Pantau - Badan Pengelola Tabungan Perumahan Rakyat (BP Tapera) terus mengakselerasi penyaluran pembiayaan rumah bagi Masyarakat Berpenghasilan Rendah (MBR) melalui program Kredit Pemilikan Rumah (KPR) Sejahtera Fasilitas Likuiditas Pembiayaan Perumahan (FLPP).
Penyaluran FLPP Tembus 101 Ribu Unit Rumah
Komisioner BP Tapera Heru Pudyo Nugroho mengatakan hingga 15 Juli 2026 realisasi penyaluran KPR Sejahtera FLPP telah mencapai 101.978 unit rumah dengan nilai pembiayaan sebesar Rp12,67 triliun.
"Kami optimistis target penyaluran FLPP tahun 2026 dapat tercapai melalui penguatan kolaborasi dengan seluruh bank penyalur dan pengembang.
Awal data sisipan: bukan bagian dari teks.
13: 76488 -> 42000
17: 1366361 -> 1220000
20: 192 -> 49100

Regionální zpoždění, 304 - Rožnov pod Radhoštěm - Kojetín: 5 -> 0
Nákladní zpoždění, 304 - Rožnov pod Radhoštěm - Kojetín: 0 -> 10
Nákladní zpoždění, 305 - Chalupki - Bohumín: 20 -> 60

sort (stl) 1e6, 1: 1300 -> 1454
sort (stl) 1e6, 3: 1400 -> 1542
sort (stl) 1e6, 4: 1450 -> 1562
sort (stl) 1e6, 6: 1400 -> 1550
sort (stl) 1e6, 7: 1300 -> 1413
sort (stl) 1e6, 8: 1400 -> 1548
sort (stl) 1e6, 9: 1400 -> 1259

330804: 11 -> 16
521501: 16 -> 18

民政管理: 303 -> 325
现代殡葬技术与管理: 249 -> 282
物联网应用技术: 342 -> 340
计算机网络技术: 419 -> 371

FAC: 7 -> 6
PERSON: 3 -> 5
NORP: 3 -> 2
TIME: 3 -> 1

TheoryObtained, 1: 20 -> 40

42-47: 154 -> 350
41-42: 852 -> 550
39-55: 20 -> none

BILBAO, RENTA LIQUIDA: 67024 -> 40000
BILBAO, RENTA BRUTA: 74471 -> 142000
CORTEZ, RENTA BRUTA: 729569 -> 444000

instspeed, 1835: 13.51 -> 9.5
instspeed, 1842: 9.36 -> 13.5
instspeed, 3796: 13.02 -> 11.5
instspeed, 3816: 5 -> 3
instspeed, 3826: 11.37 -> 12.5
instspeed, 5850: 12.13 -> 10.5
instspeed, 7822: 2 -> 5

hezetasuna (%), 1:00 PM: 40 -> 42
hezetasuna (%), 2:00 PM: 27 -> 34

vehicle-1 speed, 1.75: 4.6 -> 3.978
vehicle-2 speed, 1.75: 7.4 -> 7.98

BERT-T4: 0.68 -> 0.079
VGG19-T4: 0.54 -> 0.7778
Yang terpenting, semakin banyak MBR yang dapat segera memiliki rumah pertama dengan skema pembiayaan yang terjangkau," ujar Heru.
Selain realisasi tersebut, sebanyak 25.599 unit rumah masih berada dalam berbagai tahapan proses, mulai dari pembangunan, rumah siap akad, persetujuan kredit, hingga akad kredit yang belum dilakukan pencairan.
Heru menilai capaian tersebut menunjukkan kolaborasi antara pemerintah, BP Tapera, bank penyalur, dan pengembang terus berjalan baik dalam memperluas akses kepemilikan rumah bagi masyarakat berpenghasilan rendah.
Pemerintah Dorong Penguatan Tata Kelola
Menteri Perumahan dan Kawasan Permukiman Maruarar Sirait mengatakan BP Tapera memiliki peran strategis dalam mendukung Program 3 Juta Rumah melalui pengelolaan dan penyaluran dana FLPP.
"Saya berharap BP Tapera semakin kredibel sebagai lembaga yang mengelola dan menyalurkan dana FLPP," kata Maruarar.
Ia menambahkan tata kelola yang baik, akuntabel, transparan, serta kolaborasi yang semakin kuat dengan seluruh pemangku kepentingan akan meningkatkan kepercayaan masyarakat dan mempercepat terwujudnya akses rumah layak serta terjangkau bagi MBR di seluruh Indonesia.